> Assignment: If a line of the records contains the word "your", list it.
----- Supplied records -----
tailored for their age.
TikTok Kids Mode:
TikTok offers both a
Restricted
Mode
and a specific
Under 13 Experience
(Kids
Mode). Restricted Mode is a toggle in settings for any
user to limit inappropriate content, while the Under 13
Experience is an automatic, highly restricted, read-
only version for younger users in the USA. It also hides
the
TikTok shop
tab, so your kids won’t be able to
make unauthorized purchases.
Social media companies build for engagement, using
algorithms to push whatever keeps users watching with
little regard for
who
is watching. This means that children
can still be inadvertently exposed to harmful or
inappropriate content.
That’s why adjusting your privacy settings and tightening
-----
> The completed task:
tab, so your kids won’t be able to
That’s why adjusting your privacy settings and tightening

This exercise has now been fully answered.